== TEKS SUMBER

Rabu, 25 Agustus 2021

Saling percaya dan menjaga (4)

Sepuluh hari menjelang pernikahan aku dengan Mas Aro, datang musibah . Hari itu tanggal 29 Mei 1997. Aku ingat dan tak akan kulupa seumur hidup. Mas Aro kecelakaan saat perjalanan pulang dari desanya menuju kota ini. Hari itu, kamis bertepatan dengan pemilu presiden. Hari minggu sebelumnya 25 Mei 1997 Mas Aro pulang ke desa. Selain akan bersilaturahmi dengan keluarga, ada keperluan lainnya yang tidak bisa diwakilkan. Sebenarnya berat juga melepas Mas Aro waktu dia minta ijin mau menjenguk keluarga di desa untuk sekian hari. Tapi biarlah, mungkin dia kangen juga dengan keluarga di desa, pikir aku.

Kata orang tua, menurut adat Jawa, menjelang pernikahan ada baiknya tidak melakukan hal-hal yang bisa membuat gagalnya pernikahan, misal bepergian jauh, atau “dipingit”. Pingit di sini mengandung arti juga antara calon pengantin pria tidak boleh bertemu dengan calon pengantin wanita selama beberapa waktu, biasanya 1-2 minggu. Hal ini bertujuan agar calon pengantin wanita dapat mempersiapkan diri dan beristirahat sehingga pada hari “H”akan tampak segar dan bahagia karena sekian lama tidak bertemu dengan calon suaminya. Pingit juga bertujuan untuk memupuk rasa saling percaya dan saling menjaga hubungan kedua keluarga sebelum mereka menjadi satu keluarga.

Malang tak bisa dihindari untung tak bisa diraih, begitu pepatah mengatakan. Kita tidak bisa mengetahui nasib apa yang akan menimpa kita. Semua adalah rahasia Allah. Kita hanya berusaha, tapi Tuhan yang menentukan. Mas Aro mengalami kecelakaan tepat sepuluh hari menjelang pernikahan kami. Motor yang dinaikinya diserempet bus, dan dia terlempar di pinggir jalan. Pagi di hari naas itu, Mas Aro berbocengan dengan adiknya, rencana mau balik ke kota ini. Karena masih pagi buta habis subuh, jalanan masih sepi, belum banyak yang lewat, maka keduanya tidak ada yang menolong. terlantar di pinggir jalan.  Mas Aro pingsan dengan luka di kepala, sedang adik Mas Aro hanya luka ringan. Adik Mas Aro berusaha mencari pertolongan dengan mencoba menghentikan setiap motor atau kendaraan yang lewat pada saat itu, tapi tak satupun yang mau berhenti dan mau memberikan pertolongan. Mungkin mereka takut karena kejadian laka lantas tabrak lari di luar kota, mereka takut berurusan panjang dengan pihak kepolisian. Hingga akhirnya setelah kurang lebih satu jam, sekitar pukul 06.00 wib ada mobil angkot dari pedagang yang akan menuju ke kota mau dihentikan dan memberi pertolongan, membawa Mas Aro dan adiknya ke rumah sakit.

====
== DATA MASUKAN

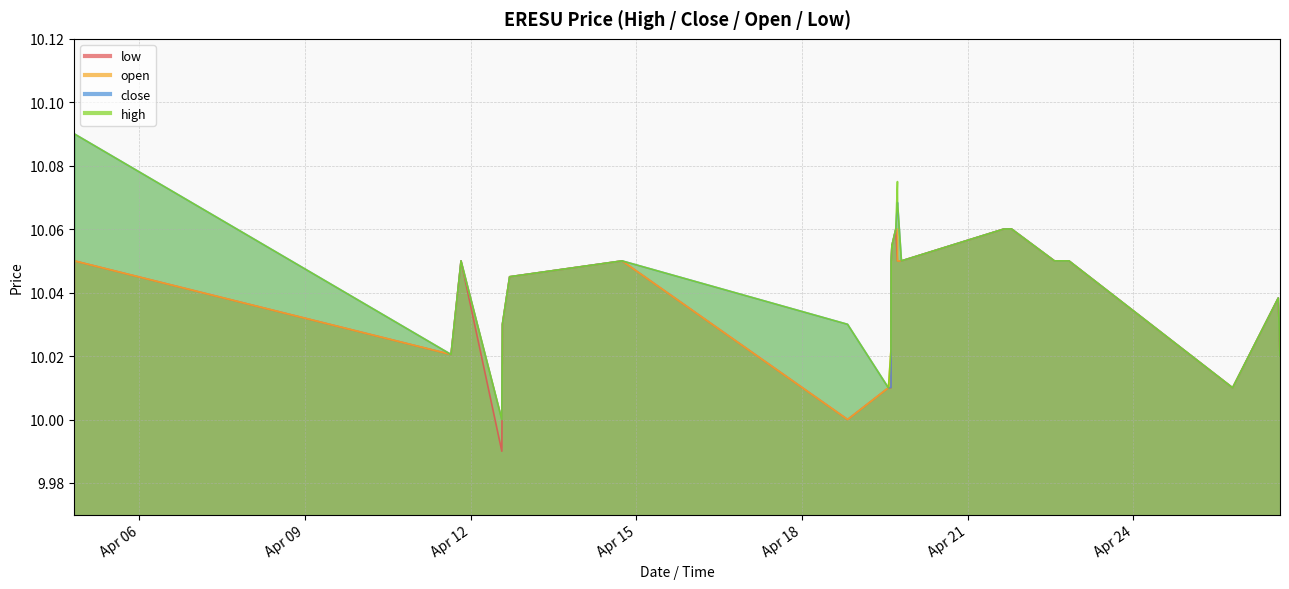

At which label does open reach its minimum?

2022-04-12 13:30:00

====

## [TELAAH MATERI]
[A] Menurut teks sumber, pada tanggal berapa Mas Aro mengalami kecelakaan?
[B] Sambung teks sumber tentang kecelakaan Mas Aro, dimulai setelah kalimat terakhirnya.

## [JAWABAN ANDA]
[A] Tanggal 29 Mei 1997.

[B]
Sampai di RSU Karyadi Semarang di bagian UGD, Mas Aro belum sadarkan diri. Baru setelah diperiksa dan dilakukan penanganan awal, Mas Aro sadarkan diri. Saat sadar, yang pertama kali diingatnya adalah aku, calon istrinya dan tanggal pernikahan kami yang sudah dekat.

“Dimana aku. Mana calon istriku. Mengapa aku di sini” teriak Mas Aro. Orang-orang di sekitar dan dokter yang menanganinya menenangkannya. Dijelaskan oleh adiknya, bahwa dia mengalami kecelakaan tersenggol bus malam ketika mau pulang ke kota ini, lalu dibawa ke RSU ini.

“Lalu bagaimana dengan penikahanku yang hanya beberapa hari lagi?” tanyanya. “Aku tidak mau gagal. Aku mau menikah dengan Nunung,” tangisnya.

“Sudahlah itu dipikirkan nanti, Pernikahan itu bisa ditunda. Kamu tetap menikah dengan Mbak Nunung. Yang penting sekarang kamu sembuh dulu. Nanti biar aku mengabari Mbak Nunung”, kata adiknya sambil berusaha menenangkan Mas Aro.

*****

Berita musibah di hari itu bagaikan sambaran petir dahsyat yang kurasakan. Seakan langit runtuh dan aku tak bisa membayangkan pernikahan yang tinggal beberapa hari di depan mata harus gagal. Bukan saja hanya kecewa dan sedih, tapi keraguan di hati sampai kapan aku menunggu kesembuhan Mas Aro, dan kami bisa menikah. Melihat kondisi Mas Aro, kata dokter cukup lama dan perlu ketelatenan agar cepat sembuh normal. karena luka di bagian kepala dan mengalami sedikit benturan.

Akhirnya tanggal pernikahan kami yang rencananya tanggal 8 Juni 1997 harus dibatalkan, menunggu hingga kesembuhan Mas Aro, entah kapan. Padahal persiapan sudah 90 persen, mulai dari gedung, rias dan baju pengantin, catering, undangan dan pernak-pernik seserahan sudah siap. Tapi bagaimana lagi …aku tidak jadi menikah di hari itu. Hari yang kutunggu-tunggu, hari yang kuimpikan, lenyap begitu saja, berganti dengan duka.Tapi di balik musibah ini, aku yakin ada hikmah di dalamnya. Aku yakin semua ini sudah kehendak Allah. Allah memberikan yang terbaik untukku, untuk kami. Allah akan mengganti hari ini dengan hari lain yang lebih indah.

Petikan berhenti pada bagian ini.